The last one here is interesting: Whereas in the other examples, the premises (i.e. the stuff above the bar) are all just formulae, in the implication introduction the premise is itself a demand that some formula is provable from some other one.

The converse to soundness is completeness:

A calculus $$\mathcal C$$ is called complete if and only if whenever $$\mathcal H\models\varphi$$ (for some set of formulae $$\mathcal H$$ and some formula $$\varphi$$) we have $$\mathcal H\vdash_{\mathcal C}\varphi$$. In other words: if everything that is true is also provable in $$\mathcal C$$.

Whereas soundness is not just (as good as) required, but also often quite easy to ensure (or prove), completeness is a much more difficult property to achieve (or prove). Let’s take our pointless calculus as an example to try to come up with a sound and complete calculus:

A set of axioms/assumptions is just a set of numbers $$\mathcal H=\{ n_1,\ldots,n_i \}$$ (not necessarily finite, but for this example let’s assume it is).

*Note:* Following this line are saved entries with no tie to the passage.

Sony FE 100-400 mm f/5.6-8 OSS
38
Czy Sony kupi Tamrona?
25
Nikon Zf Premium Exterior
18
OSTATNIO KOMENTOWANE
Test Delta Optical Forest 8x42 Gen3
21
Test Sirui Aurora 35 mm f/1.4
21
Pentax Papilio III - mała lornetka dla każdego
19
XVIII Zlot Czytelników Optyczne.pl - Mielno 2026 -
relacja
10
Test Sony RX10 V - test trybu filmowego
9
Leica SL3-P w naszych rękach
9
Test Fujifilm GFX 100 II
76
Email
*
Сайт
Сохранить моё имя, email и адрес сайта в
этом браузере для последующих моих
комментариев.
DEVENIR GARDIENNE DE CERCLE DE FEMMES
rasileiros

A “formula” (i.e. number) $$k$$ is entailed by $$\mathcal H$$ if any “model” (i.e. number) $$m$$ that is divisible by all the $$n_i$$ is also divisible by $$k$$. As we already mentioned, $$1$$ is the only “tautology” (since it divides every number, i.e. is “true” in every “model”), so we can take that as the only axiom of a calculus: i.e. $$\mathbb A = \{ 1 \}$$. And we already have a sound calculus: The only provable “formulae” (i.e. numbers) so far are $$1$$ and the ones we assume, so everything we can prove in this calculus also happens to be true. But it’s certainly not complete, since e.g. $$\{ 5,6 \} \models 10$$ – every number that is divisible by $$5$$ and $$6$$ is also divisible by $$10$$ after all. But the only “formulae” that are provable from the set $$\{ 5,6 \}$$ are $$5$$ and $$6$$ themselves, and $$1$$. So if we assume $$5$$ and $$6$$, then $$10$$ is true but not provable.

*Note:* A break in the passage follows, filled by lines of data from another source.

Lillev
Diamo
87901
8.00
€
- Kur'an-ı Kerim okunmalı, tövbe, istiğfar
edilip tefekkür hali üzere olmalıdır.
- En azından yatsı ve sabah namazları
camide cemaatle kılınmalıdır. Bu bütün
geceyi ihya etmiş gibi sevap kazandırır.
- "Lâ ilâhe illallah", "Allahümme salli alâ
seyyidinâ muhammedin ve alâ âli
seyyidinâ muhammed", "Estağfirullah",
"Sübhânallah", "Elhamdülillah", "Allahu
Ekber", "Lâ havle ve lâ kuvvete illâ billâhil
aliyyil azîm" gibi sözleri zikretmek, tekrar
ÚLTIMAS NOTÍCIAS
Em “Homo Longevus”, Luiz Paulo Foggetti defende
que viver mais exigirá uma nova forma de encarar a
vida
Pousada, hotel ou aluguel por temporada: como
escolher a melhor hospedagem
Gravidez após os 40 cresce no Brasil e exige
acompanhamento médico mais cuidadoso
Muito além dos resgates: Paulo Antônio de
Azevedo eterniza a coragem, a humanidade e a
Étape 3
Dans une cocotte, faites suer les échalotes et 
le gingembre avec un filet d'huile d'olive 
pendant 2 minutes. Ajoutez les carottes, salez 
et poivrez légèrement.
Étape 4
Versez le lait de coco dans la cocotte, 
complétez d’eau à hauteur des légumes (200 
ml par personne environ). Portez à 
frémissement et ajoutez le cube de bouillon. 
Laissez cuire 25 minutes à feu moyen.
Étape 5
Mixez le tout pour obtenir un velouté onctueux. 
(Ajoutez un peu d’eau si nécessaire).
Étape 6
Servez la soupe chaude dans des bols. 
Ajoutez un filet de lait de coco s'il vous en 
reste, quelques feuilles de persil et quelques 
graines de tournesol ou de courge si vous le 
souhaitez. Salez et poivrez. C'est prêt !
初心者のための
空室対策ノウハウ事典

We already know that $$1$$ is the only possible axiom of our calculus – since axioms are always provable (no matter the assumptions), they need to be tautologies (assuming we want to stay correct!), and $$1$$ is the only tautology in our pointless logical system. So the only way we can extend our calculus to something more useful is to add inference rules.

I’ll choose the following: If we know, that $$n$$ is divisible by $$m$$, then $$n+m$$ is also divisible by $$m$$. We can express that as $$\dfrac{ \{ n \}\vdash_{\mathcal C}m,\quad n+m}{m}$$, which tells us: “If every number that is divisible by $$n$$ is also divisible by $$m$$, and we know/assume that some number is divisible by $$n+m$$, then it is also divisible by $$m$$”. With this inference rule we can e.g. prove that $$\{6\}\vdash2$$:

We trivially have $$\{2\}\vdash_{\mathcal C} 2$$. With this and the assumption $$2+2$$ we can use our inference rule to infer that $$\{4\}\vdash_{\mathcal C} 2$$. And from this and the fact that $$6=4+2$$ we can infer $$\{6\}\vdash_{\mathcal C} 2$$. Similarly we can show that $$\{6\}\vdash_{\mathcal C} 3$$. So this new inference rule allows us to infer all divisors of our axioms/assumptions. That’s great, and since our inference rule is obviously correct (i.e. it allows for only inferring valid formulae, provided the premises are valid), our calculus with this new inference rule is also still sound. But it’s still not complete: As before, I still cannot infer that $$\{ 5,6 \} \vdash_{\mathcal C} 10$$ – since this new rules only lets us infer numbers that are smaller than the premises and $$10$$ is larger than both $$5$$ and $$6$$.

For completeness we need one more rule: The fact that if a number is divisible by two numbers $$n,m$$, then it is also divisible by the least common multiple $$\textsf{lcm}(n,m)$$ of those two numbers, i.e.:

$\dfrac{n,\quad m}{\textsf{lcm}(n,m)}$

…and with this additional rule we can finally prove $$\{ 5,6 \} \vdash_{\mathcal C} 10$$ (since $$\{6\}\vdash_{\mathcal C}2$$ and $$\textsf{lcm}(5,2)=10$$). In fact, with this additional rule, the calculus is finally complete (proof left as an exercise 😉 ).